▸ Exercise text:
- Opening Delimiter -

Court Opinion

ID: 9876018
Source: CourtListenerOpinion
Date Created: 2023-09-26 22:46:53.074966+00
Date Added: 2024-06-11T07:47:07.320552
License: Public Domain

NGUYEN, Circuit Judge,
concurring:
I concur in the disposition. I write separately to question whether the California equitable abstention doctrine applies in federal court at all, although we need not reach that issue here.
Because “the federal courts’ obligation to adjudicate claims within their jurisdiction is virtually unflagging, abstention is permissible only in a few carefully defined situations with set requirements.” United States v. Morros, 268 F.3d 695, 703 (9th Cir. 2001) (quotation and citation marks omitted). I am aware of no appellate authority — and Manor Care has identified none — holding that the California abstention doctrine qualifies as one such carefully defined situation.1
Applying the California abstention doctrine when federal abstention is unavailable potentially runs afoul of another doctrine — the Erie doctrine, which provides that federal courts sitting in diversity jurisdiction follow state substantive law, but not state procedural law, See Erie Railroad Co. v. Tompkins, 304 U.S. 64, 58 S.Ct. 817, 82 L.Ed. 1188 (1938). Where the requirements for federal abstention were not met, the Seventh Circuit has reversed on Erie grounds the dismissal of a claim under a state rule providing for discretionary dismissal. AXA Corp. Solutions v. Underwriters Reinsurance Corp., 347 F.3d 272, 277 (7th Cir. 2003). The state rule and the federal abstention doctrine at issue conflicted because they both addressed the problem of parallel litigation in multiple venues,, but the state rule applied “liberally,” whereas the federal abstention doctrine was “reserved for exceptional circumstances.” Id. at 277. The court held that application of the state rule in federal court would violate Erie because the state rule was akin to other rules involving venue and therefore was procedural rather than substantive. Id. at 278.

- Closing Delimiter -

▸ Your tasks:
• a. Transcribe the concurring opinion word for word, everything from "Court Opinion" down to "that issue here.".
• b. Pick up the concurring opinion on California equitable abstention where it stops and continue it.

[Human pose keypoint data]
- Opening Delimiter -

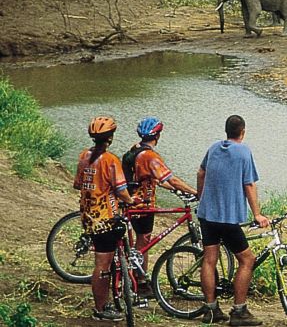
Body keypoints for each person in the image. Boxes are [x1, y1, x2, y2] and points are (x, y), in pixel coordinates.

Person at [195, 115, 269, 326]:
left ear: (227, 131)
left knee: (209, 259)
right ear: (242, 132)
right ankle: (239, 311)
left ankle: (210, 310)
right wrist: (257, 214)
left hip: (207, 215)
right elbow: (249, 185)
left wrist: (202, 199)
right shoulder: (244, 152)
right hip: (227, 219)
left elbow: (201, 173)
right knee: (247, 260)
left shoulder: (214, 148)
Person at [124, 116, 200, 298]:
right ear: (157, 136)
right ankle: (141, 283)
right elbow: (170, 178)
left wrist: (175, 190)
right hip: (142, 205)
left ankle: (137, 275)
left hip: (130, 201)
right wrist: (195, 192)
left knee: (141, 242)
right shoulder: (150, 156)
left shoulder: (134, 150)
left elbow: (156, 179)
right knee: (144, 242)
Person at [73, 116, 136, 322]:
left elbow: (77, 184)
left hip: (88, 215)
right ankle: (101, 309)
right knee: (103, 265)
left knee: (103, 261)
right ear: (110, 137)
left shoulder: (84, 156)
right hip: (105, 217)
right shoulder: (110, 160)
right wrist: (132, 200)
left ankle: (104, 302)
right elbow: (121, 190)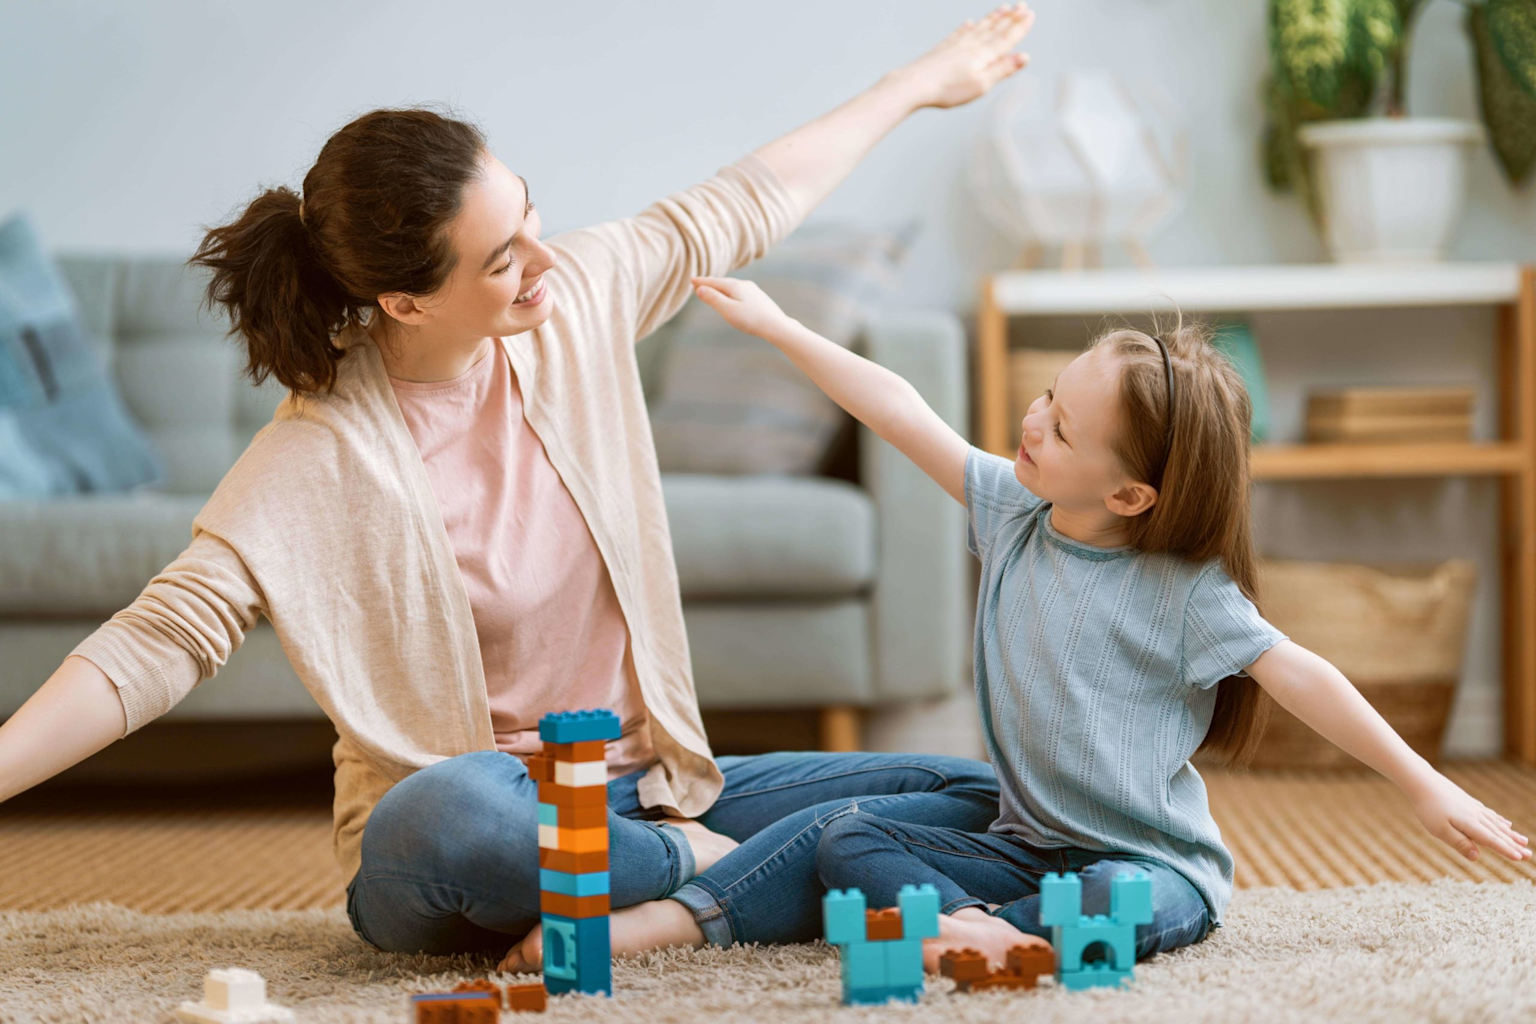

- Closing Delimiter -

▸ Answers to this exercise:
• a.
Court Opinion

ID: 9876018
Source: CourtListenerOpinion
Date Created: 2023-09-26 22:46:53.074966+00
Date Added: 2024-06-11T07:47:07.320552
License: Public Domain

NGUYEN, Circuit Judge,
concurring:
I concur in the disposition. I write separately to question whether the California equitable abstention doctrine applies in federal court at all, although we need not reach that issue here.

• b.
*479Similarly, here, the California abstention doctrine appears to be procedural because it concerns not whether a right or obligation exists, but rather the proper venue for its enforcement. Manor Care’s argument that the California abstention doctrine entrusts enforcement not to the courts but to a state agency, the California Department of Public Health, only serves to highlight the procedural nature of this doctrine. See AXA Corp. Solutions, 347 F.3d at 278. Applying the state rule would also “implicatef 3 an essential characteristic of the federal system,” in which instance “we typically apply the federal rule” when conducting an Eñe analysis. In re Cnty. of Orange, 784 F.3d 520, 528 (9th Cir. 2015). I am therefore doubtful that the California equitable abstention doctrine is a substantive rule that must apply in a federal diversity jurisdiction case.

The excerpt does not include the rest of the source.